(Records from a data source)
========================
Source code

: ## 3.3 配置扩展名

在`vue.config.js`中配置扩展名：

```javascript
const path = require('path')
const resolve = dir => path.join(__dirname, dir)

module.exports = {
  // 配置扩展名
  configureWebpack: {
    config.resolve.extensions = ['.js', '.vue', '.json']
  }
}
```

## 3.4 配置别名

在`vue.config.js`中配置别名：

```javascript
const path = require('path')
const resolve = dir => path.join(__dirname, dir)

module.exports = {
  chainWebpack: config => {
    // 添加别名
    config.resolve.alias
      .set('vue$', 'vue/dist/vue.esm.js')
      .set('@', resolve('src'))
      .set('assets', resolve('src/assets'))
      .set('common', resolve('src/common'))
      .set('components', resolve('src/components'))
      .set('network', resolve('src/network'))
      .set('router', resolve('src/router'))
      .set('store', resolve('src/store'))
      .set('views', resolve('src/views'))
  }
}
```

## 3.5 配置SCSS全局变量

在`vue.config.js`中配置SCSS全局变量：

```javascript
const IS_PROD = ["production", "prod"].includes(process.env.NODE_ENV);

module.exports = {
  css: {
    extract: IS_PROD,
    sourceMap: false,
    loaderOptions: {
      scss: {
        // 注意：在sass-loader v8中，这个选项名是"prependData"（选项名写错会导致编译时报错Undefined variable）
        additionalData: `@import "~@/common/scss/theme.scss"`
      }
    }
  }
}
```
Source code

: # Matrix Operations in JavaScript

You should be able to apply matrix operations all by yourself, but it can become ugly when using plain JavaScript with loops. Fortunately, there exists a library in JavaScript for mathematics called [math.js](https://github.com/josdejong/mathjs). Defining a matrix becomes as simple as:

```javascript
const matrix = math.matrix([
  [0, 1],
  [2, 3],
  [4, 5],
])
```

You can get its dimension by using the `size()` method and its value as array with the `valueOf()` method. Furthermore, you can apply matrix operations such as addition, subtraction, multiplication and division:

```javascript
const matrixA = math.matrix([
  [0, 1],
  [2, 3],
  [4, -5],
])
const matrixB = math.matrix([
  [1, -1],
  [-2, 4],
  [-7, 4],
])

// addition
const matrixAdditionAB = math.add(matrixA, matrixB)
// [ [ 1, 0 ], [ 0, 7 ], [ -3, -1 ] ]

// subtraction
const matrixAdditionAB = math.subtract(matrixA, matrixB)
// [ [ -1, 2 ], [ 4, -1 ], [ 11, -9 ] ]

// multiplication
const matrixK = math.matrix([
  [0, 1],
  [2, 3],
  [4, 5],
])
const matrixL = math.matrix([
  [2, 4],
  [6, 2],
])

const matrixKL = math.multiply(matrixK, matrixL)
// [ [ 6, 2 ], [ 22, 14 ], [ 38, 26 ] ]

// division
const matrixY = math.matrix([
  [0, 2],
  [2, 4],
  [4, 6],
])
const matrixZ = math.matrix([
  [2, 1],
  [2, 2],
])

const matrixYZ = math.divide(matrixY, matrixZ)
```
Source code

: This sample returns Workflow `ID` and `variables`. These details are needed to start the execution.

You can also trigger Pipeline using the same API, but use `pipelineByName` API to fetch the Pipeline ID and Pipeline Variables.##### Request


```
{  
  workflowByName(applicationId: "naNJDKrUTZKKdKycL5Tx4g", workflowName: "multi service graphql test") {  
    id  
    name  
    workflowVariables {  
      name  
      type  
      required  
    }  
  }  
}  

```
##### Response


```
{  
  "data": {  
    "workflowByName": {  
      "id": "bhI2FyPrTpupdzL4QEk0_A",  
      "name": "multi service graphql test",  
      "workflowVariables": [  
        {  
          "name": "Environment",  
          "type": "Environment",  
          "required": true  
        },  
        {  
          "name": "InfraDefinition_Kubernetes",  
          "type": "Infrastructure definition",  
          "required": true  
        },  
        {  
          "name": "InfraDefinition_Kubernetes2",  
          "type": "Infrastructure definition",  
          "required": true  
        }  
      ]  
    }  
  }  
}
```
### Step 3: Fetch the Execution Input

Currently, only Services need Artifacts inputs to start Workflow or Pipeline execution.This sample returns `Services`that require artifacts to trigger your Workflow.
========================
* **What to work on**: Copy every line of the data above in which the string "matrixL" appears.

* **Exercise response**:
const matrixL = math.matrix([
const matrixKL = math.multiply(matrixK, matrixL)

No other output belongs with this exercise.